Like yesterday, my knowledge of Canadiana helped. Stared at this blankly for a while and then remembered the Ottawa Senators. Then things went quickly until the NE. Wrote in roils and thought too hard about five-letter Yankees. Wrote in Rolfe (as in Red Rolfe), but thought that even for Saturday this was too obscure (aside from knowing nothing about Red Rolfe's handedness). Finally remembered that moils was a word and finished,

Zardoz 8:22 PM  


Do you get any comments on the older puzzles from the One-a-Day calendar? Did see one last year. Today's is at Sep. 8, 2007.
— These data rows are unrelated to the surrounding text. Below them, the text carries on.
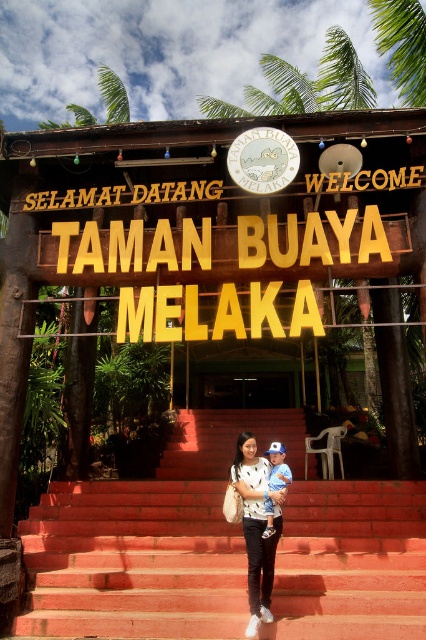
Who is shorter, white matte dress at center or blue cotton shirt at center?

With less height is blue cotton shirt at center.

Which is in front, point (261, 484) or point (267, 538)?

Point (267, 538) is more forward.

Where is `white matte dress at center`? The height and width of the screenshot is (640, 426). white matte dress at center is located at coordinates tap(256, 525).

Looking at this image, who is more distant from viewer, (x=176, y=509) or (x=267, y=536)?

Positioned behind is point (x=176, y=509).

Is red brick stairs at center wider than blue cotton shirt at center?

Yes.

The height and width of the screenshot is (640, 426). I want to click on red brick stairs at center, so click(x=149, y=540).

Does red brick stairs at center have a lesser height compared to white matte dress at center?

Indeed, red brick stairs at center has a lesser height compared to white matte dress at center.

Is red brick stairs at center smaller than white matte dress at center?

No, red brick stairs at center is not smaller than white matte dress at center.

Where is `red brick stairs at center`? The image size is (426, 640). red brick stairs at center is located at coordinates (149, 540).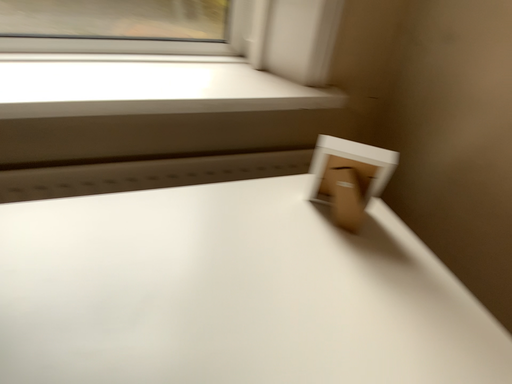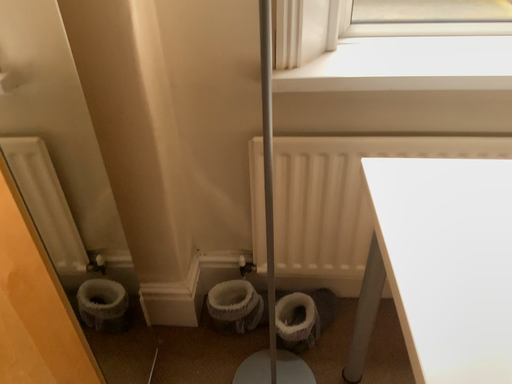
Question: Which way did the camera rotate in the video?

Choices:
 (A) rotated left
 (B) rotated right

Answer: (A)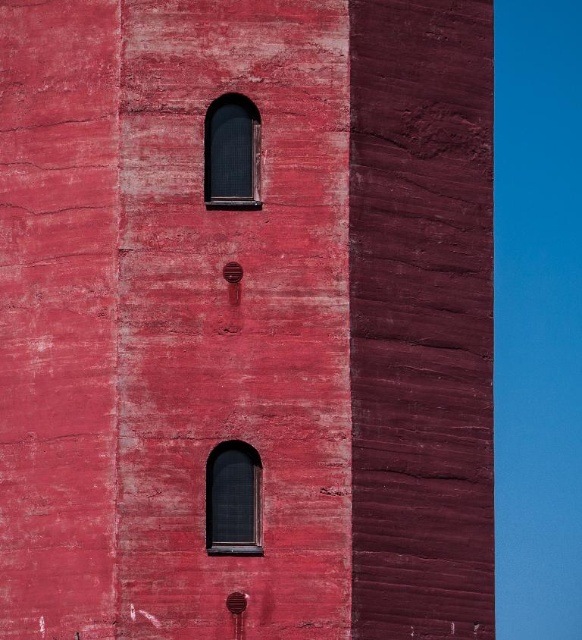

The original Time Traveller.

fergus 2:01 AM  

Defeated in the SE with EATERIES being the Subway line, and being unable to accept the crossing of the TESTS

nebraska doug 6:09 PM  

Medium for me. Felt good to finish this one after the Friday puzzle, which was a DNF. Couldn't get traction anywhere.

Badir 12:58 PM  

According to Sanfranman, I see that this is the first time ever I would have been in the top 50! Yay me!

Leah 2:34 PM  

DNF. I just knew the TV series featuring DNA tests had to be Maury.

Marc 5:45 PM  

Glad to see I'm not the only one who went for LEARY as "figure in the high 60s." That slowed me up for a while.

I'd never heard "MOILS" before, and was stuck there for a moment. I wasn't sure about SOLENT, and I thought it had to be ROILS... but it had to be MARIS, also. I couldn't persuade myself that the Yankees had another player named RARIS ...

Waxy in Montreal 1:43 PM  

Listened to far too many Yankee games on the radio as a kid featuring the dulcet tones of Phil Rizzuto so originally crossed the erroneous ROILS with RAJAH, the way he pronounced MARIS' first name. Also, had a personal nattick for SAILEDAT & ASKS - don't ask why.

Minor misdirection beef: How is APIA SAMOA a capital? Isn't it just APIA? Otherwise a great Saturday puzzle, even if I'm finishing on Sunday. Blame the Masters (and not the PGA).

LongBeachLee 3:39 PM  

ETA is not a stat(istic). The ETA is a single number. A stat is a property of a set of numbers. Funny, my word verification is "unavg", a fitting clue for ETA.